Thalassemia
Thalassemia, a group of hereditary hemolytic anemias, is characterized by defective synthesis in one or more of the polypeptide chains (alpha and beta) necessary for hemoglobin production. Structurally, the chains are normal, but the genetic defect decreases their number and can affect either the alpha or beta pair. Because thalassemia affects hemoglobin production, it also impairs red blood cell (RBC) synthesis. This disorder is most common in individuals of Mediterranean ancestry (especially Italians and Greeks), although it also occurs in Blacks and people from southern China, southeast Asia, and India.
Pediatric pointer
Hydrops fetalis, the most severe form of alpha-thalassemia, causes severe anemia and heart failure. The fetus becomes hydropic, leading to stillbirth or death shortly after birth.

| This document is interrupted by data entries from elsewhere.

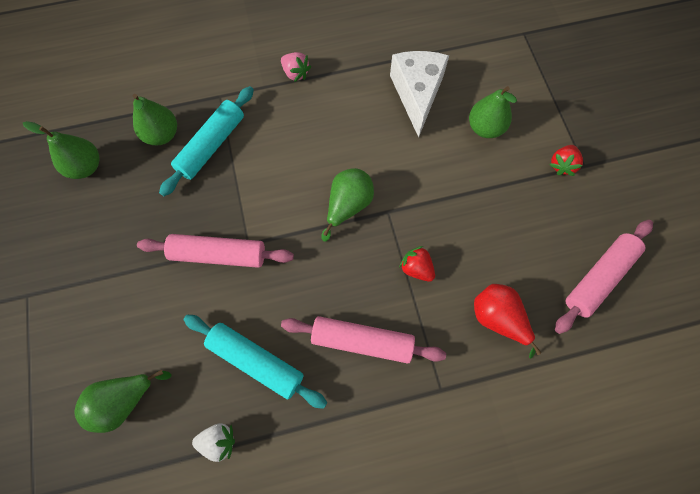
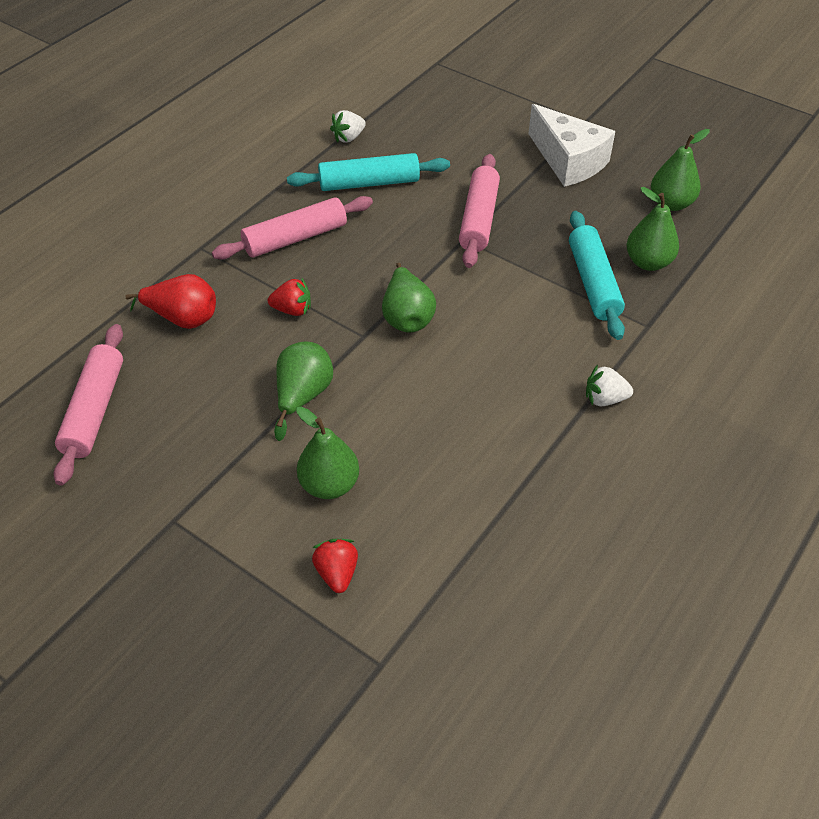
camera: 140 degrees right, 20 degrees down
(124, 400) = (438, 119): green pear -> green pear (303, 396)
(218, 254) = (478, 219): pink rolling pin -> pink rolling pin turned 45 degrees counterclockwise
(295, 73) = (604, 399): pink strawberry -> white strawberry
(417, 94) = (446, 470): white cheese -> white cheese (568, 161)
(562, 165) = (203, 502): red strawberry -> red strawberry (337, 573)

Prenatal testing can detect the condition.
Beta-thalassemia is the most common form of this disorder and occurs in three clinical forms: thalassemia major, intermedia, and minor. The severity of the resulting anemia depends on whether the patient is homozygous or heterozygous for the thalassemic trait. The prognosis for beta-thalassemia varies.
Pediatric pointer
Patients with thalassemia major seldom survive to adulthood; children with thalassemia intermedia develop normally to adulthood, although puberty is usually delayed; and patients with thalassemia minor can expect a normal life span.
Causes
Thalassemia major and intermedia result from homozygous inheritance of the partially dominant autosomal gene responsible for this trait. Thalassemia minor is caused by heterozygous inheritance of the same gene. Total or partial deficiency of beta polypeptide chain production impairs hemoglobin synthesis and results in continual production of fetal hemoglobin, even after the neonatal period has passed.
Complications
As children with thalassemia major grow older, they become prone to pathologic fractures. This occurs because the bone marrow cavities expand as the long bones thin. Other complications include cardiac arrhythmias, heart failure, and conditions resulting from iron deposits in the heart and other tissues caused by repeated blood transfusions.
Assessment
In thalassemia major (also known as Cooley’s anemia and erythroblastic anemia), the infant, well at birth, develops severe anemia, bone abnormalities, failure to thrive, and life-threatening complications. Often, the first signs are pallor and yellow skin and scleras in infants between ages 3 and 6 months. Later signs are severe anemia, splenomegaly or hepatomegaly with abdominal enlargement, frequent infections, bleeding tendencies, and anorexia.
Children with thalassemia major usually have small bodies and large heads and may also be mentally retarded. Infants may have mongoloid features because bone marrow hyperactivity thickens the bone at the base of the nose.